WORK REQUIRED
Reproduce the data below line for line without any alteration, leaving out the pictures.

Recorded data
************
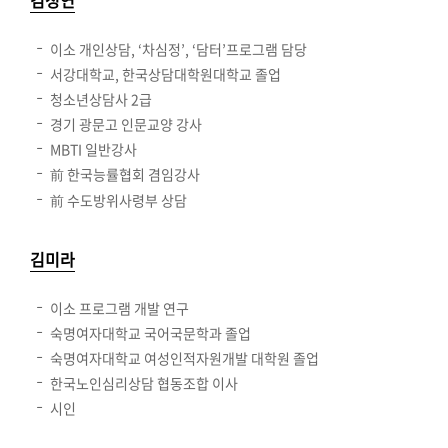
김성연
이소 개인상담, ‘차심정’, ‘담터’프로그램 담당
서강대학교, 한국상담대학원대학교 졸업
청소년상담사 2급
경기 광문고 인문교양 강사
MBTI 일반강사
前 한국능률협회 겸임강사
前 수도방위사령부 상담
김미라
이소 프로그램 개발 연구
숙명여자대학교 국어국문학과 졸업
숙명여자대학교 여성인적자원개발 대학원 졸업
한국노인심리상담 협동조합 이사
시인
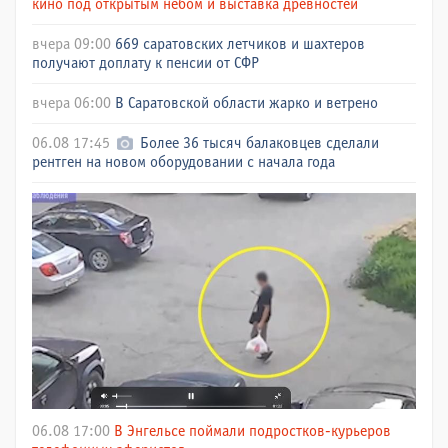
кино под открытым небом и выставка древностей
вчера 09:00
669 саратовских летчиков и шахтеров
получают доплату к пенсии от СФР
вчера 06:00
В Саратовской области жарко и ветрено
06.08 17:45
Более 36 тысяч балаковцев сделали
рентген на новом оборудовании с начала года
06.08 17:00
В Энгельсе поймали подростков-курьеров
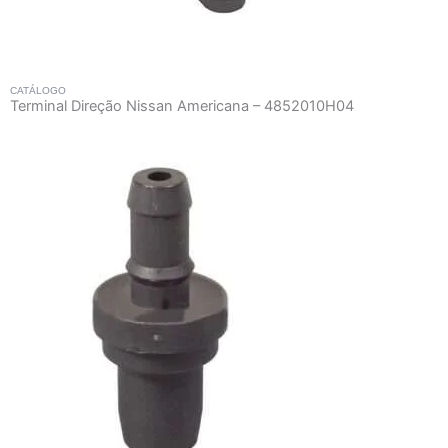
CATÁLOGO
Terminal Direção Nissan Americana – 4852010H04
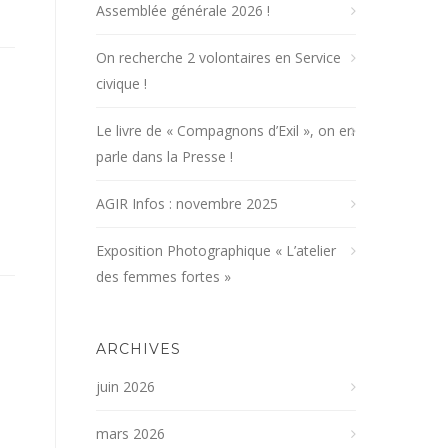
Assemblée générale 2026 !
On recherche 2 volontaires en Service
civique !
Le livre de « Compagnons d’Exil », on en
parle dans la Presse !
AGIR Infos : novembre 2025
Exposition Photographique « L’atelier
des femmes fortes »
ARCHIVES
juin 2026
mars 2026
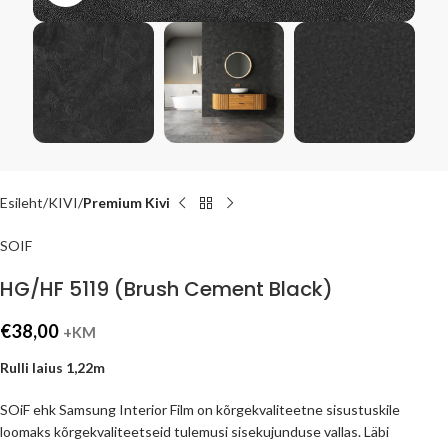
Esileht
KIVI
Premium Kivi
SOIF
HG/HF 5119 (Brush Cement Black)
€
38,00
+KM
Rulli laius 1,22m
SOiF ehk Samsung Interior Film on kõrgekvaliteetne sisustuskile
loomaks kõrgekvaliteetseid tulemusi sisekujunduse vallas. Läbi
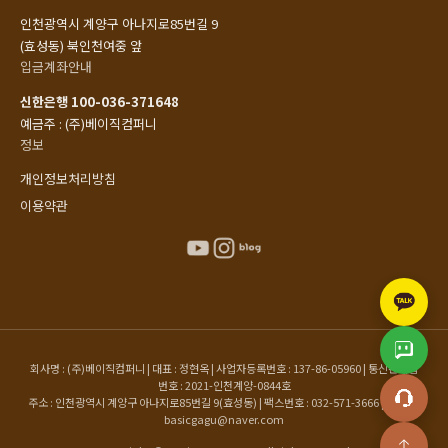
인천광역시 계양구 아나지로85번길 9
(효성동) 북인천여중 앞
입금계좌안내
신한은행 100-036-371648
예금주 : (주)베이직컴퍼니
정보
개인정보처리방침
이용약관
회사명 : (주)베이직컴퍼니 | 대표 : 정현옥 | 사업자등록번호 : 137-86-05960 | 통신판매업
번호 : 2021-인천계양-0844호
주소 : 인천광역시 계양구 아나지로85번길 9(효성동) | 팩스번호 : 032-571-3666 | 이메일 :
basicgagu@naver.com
************
ANSWER TO THE PROBLEM
김성연
이소 개인상담, ‘차심정’, ‘담터’프로그램 담당
서강대학교, 한국상담대학원대학교 졸업
청소년상담사 2급
경기 광문고 인문교양 강사
MBTI 일반강사
前 한국능률협회 겸임강사
前 수도방위사령부 상담
김미라
이소 프로그램 개발 연구
숙명여자대학교 국어국문학과 졸업
숙명여자대학교 여성인적자원개발 대학원 졸업
한국노인심리상담 협동조합 이사
시인
кино под открытым небом и выставка древностей
вчера 09:00
669 саратовских летчиков и шахтеров
получают доплату к пенсии от СФР
вчера 06:00
В Саратовской области жарко и ветрено
06.08 17:45
Более 36 тысяч балаковцев сделали
рентген на новом оборудовании с начала года
06.08 17:00
В Энгельсе поймали подростков-курьеров
CATÁLOGO
Terminal Direção Nissan Americana – 4852010H04
Assemblée générale 2026 !
On recherche 2 volontaires en Service
civique !
Le livre de « Compagnons d’Exil », on en
parle dans la Presse !
AGIR Infos : novembre 2025
Exposition Photographique « L’atelier
des femmes fortes »
ARCHIVES
juin 2026
mars 2026
Esileht
KIVI
Premium Kivi
SOIF
HG/HF 5119 (Brush Cement Black)
€
38,00
+KM
Rulli laius 1,22m
SOiF ehk Samsung Interior Film on kõrgekvaliteetne sisustuskile
loomaks kõrgekvaliteetseid tulemusi sisekujunduse vallas. Läbi
인천광역시 계양구 아나지로85번길 9
(효성동) 북인천여중 앞
입금계좌안내
신한은행 100-036-371648
예금주 : (주)베이직컴퍼니
정보
개인정보처리방침
이용약관
회사명 : (주)베이직컴퍼니 | 대표 : 정현옥 | 사업자등록번호 : 137-86-05960 | 통신판매업
번호 : 2021-인천계양-0844호
주소 : 인천광역시 계양구 아나지로85번길 9(효성동) | 팩스번호 : 032-571-3666 | 이메일 :
basicgagu@naver.com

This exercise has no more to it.